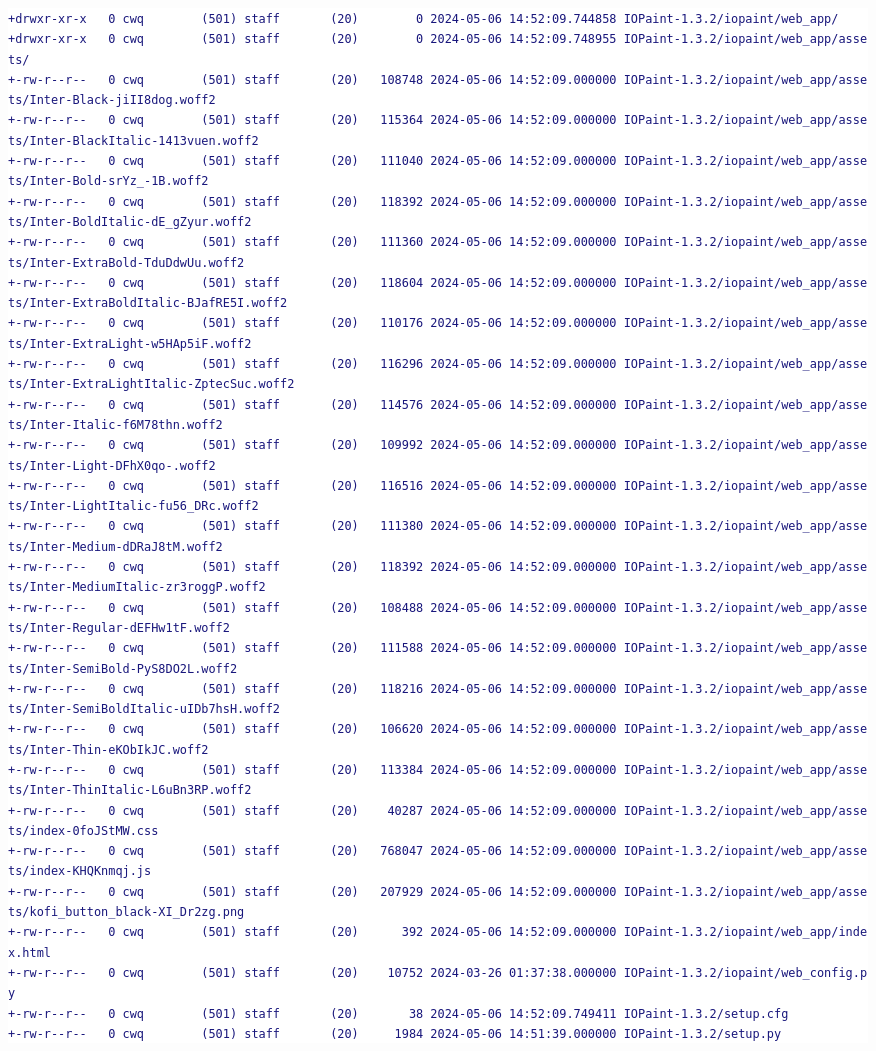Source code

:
 ```diff
+drwxr-xr-x   0 cwq        (501) staff       (20)        0 2024-05-06 14:52:09.744858 IOPaint-1.3.2/iopaint/web_app/
+drwxr-xr-x   0 cwq        (501) staff       (20)        0 2024-05-06 14:52:09.748955 IOPaint-1.3.2/iopaint/web_app/assets/
+-rw-r--r--   0 cwq        (501) staff       (20)   108748 2024-05-06 14:52:09.000000 IOPaint-1.3.2/iopaint/web_app/assets/Inter-Black-jiII8dog.woff2
+-rw-r--r--   0 cwq        (501) staff       (20)   115364 2024-05-06 14:52:09.000000 IOPaint-1.3.2/iopaint/web_app/assets/Inter-BlackItalic-1413vuen.woff2
+-rw-r--r--   0 cwq        (501) staff       (20)   111040 2024-05-06 14:52:09.000000 IOPaint-1.3.2/iopaint/web_app/assets/Inter-Bold-srYz_-1B.woff2
+-rw-r--r--   0 cwq        (501) staff       (20)   118392 2024-05-06 14:52:09.000000 IOPaint-1.3.2/iopaint/web_app/assets/Inter-BoldItalic-dE_gZyur.woff2
+-rw-r--r--   0 cwq        (501) staff       (20)   111360 2024-05-06 14:52:09.000000 IOPaint-1.3.2/iopaint/web_app/assets/Inter-ExtraBold-TduDdwUu.woff2
+-rw-r--r--   0 cwq        (501) staff       (20)   118604 2024-05-06 14:52:09.000000 IOPaint-1.3.2/iopaint/web_app/assets/Inter-ExtraBoldItalic-BJafRE5I.woff2
+-rw-r--r--   0 cwq        (501) staff       (20)   110176 2024-05-06 14:52:09.000000 IOPaint-1.3.2/iopaint/web_app/assets/Inter-ExtraLight-w5HAp5iF.woff2
+-rw-r--r--   0 cwq        (501) staff       (20)   116296 2024-05-06 14:52:09.000000 IOPaint-1.3.2/iopaint/web_app/assets/Inter-ExtraLightItalic-ZptecSuc.woff2
+-rw-r--r--   0 cwq        (501) staff       (20)   114576 2024-05-06 14:52:09.000000 IOPaint-1.3.2/iopaint/web_app/assets/Inter-Italic-f6M78thn.woff2
+-rw-r--r--   0 cwq        (501) staff       (20)   109992 2024-05-06 14:52:09.000000 IOPaint-1.3.2/iopaint/web_app/assets/Inter-Light-DFhX0qo-.woff2
+-rw-r--r--   0 cwq        (501) staff       (20)   116516 2024-05-06 14:52:09.000000 IOPaint-1.3.2/iopaint/web_app/assets/Inter-LightItalic-fu56_DRc.woff2
+-rw-r--r--   0 cwq        (501) staff       (20)   111380 2024-05-06 14:52:09.000000 IOPaint-1.3.2/iopaint/web_app/assets/Inter-Medium-dDRaJ8tM.woff2
+-rw-r--r--   0 cwq        (501) staff       (20)   118392 2024-05-06 14:52:09.000000 IOPaint-1.3.2/iopaint/web_app/assets/Inter-MediumItalic-zr3roggP.woff2
+-rw-r--r--   0 cwq        (501) staff       (20)   108488 2024-05-06 14:52:09.000000 IOPaint-1.3.2/iopaint/web_app/assets/Inter-Regular-dEFHw1tF.woff2
+-rw-r--r--   0 cwq        (501) staff       (20)   111588 2024-05-06 14:52:09.000000 IOPaint-1.3.2/iopaint/web_app/assets/Inter-SemiBold-PyS8DO2L.woff2
+-rw-r--r--   0 cwq        (501) staff       (20)   118216 2024-05-06 14:52:09.000000 IOPaint-1.3.2/iopaint/web_app/assets/Inter-SemiBoldItalic-uIDb7hsH.woff2
+-rw-r--r--   0 cwq        (501) staff       (20)   106620 2024-05-06 14:52:09.000000 IOPaint-1.3.2/iopaint/web_app/assets/Inter-Thin-eKObIkJC.woff2
+-rw-r--r--   0 cwq        (501) staff       (20)   113384 2024-05-06 14:52:09.000000 IOPaint-1.3.2/iopaint/web_app/assets/Inter-ThinItalic-L6uBn3RP.woff2
+-rw-r--r--   0 cwq        (501) staff       (20)    40287 2024-05-06 14:52:09.000000 IOPaint-1.3.2/iopaint/web_app/assets/index-0foJStMW.css
+-rw-r--r--   0 cwq        (501) staff       (20)   768047 2024-05-06 14:52:09.000000 IOPaint-1.3.2/iopaint/web_app/assets/index-KHQKnmqj.js
+-rw-r--r--   0 cwq        (501) staff       (20)   207929 2024-05-06 14:52:09.000000 IOPaint-1.3.2/iopaint/web_app/assets/kofi_button_black-XI_Dr2zg.png
+-rw-r--r--   0 cwq        (501) staff       (20)      392 2024-05-06 14:52:09.000000 IOPaint-1.3.2/iopaint/web_app/index.html
+-rw-r--r--   0 cwq        (501) staff       (20)    10752 2024-03-26 01:37:38.000000 IOPaint-1.3.2/iopaint/web_config.py
+-rw-r--r--   0 cwq        (501) staff       (20)       38 2024-05-06 14:52:09.749411 IOPaint-1.3.2/setup.cfg
+-rw-r--r--   0 cwq        (501) staff       (20)     1984 2024-05-06 14:51:39.000000 IOPaint-1.3.2/setup.py
```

Exercise requirements: Check the records above and copy each line that has the string "setup".

Solution to the problem:
+-rw-r--r--   0 cwq        (501) staff       (20)       38 2024-05-06 14:52:09.749411 IOPaint-1.3.2/setup.cfg
+-rw-r--r--   0 cwq        (501) staff       (20)     1984 2024-05-06 14:51:39.000000 IOPaint-1.3.2/setup.py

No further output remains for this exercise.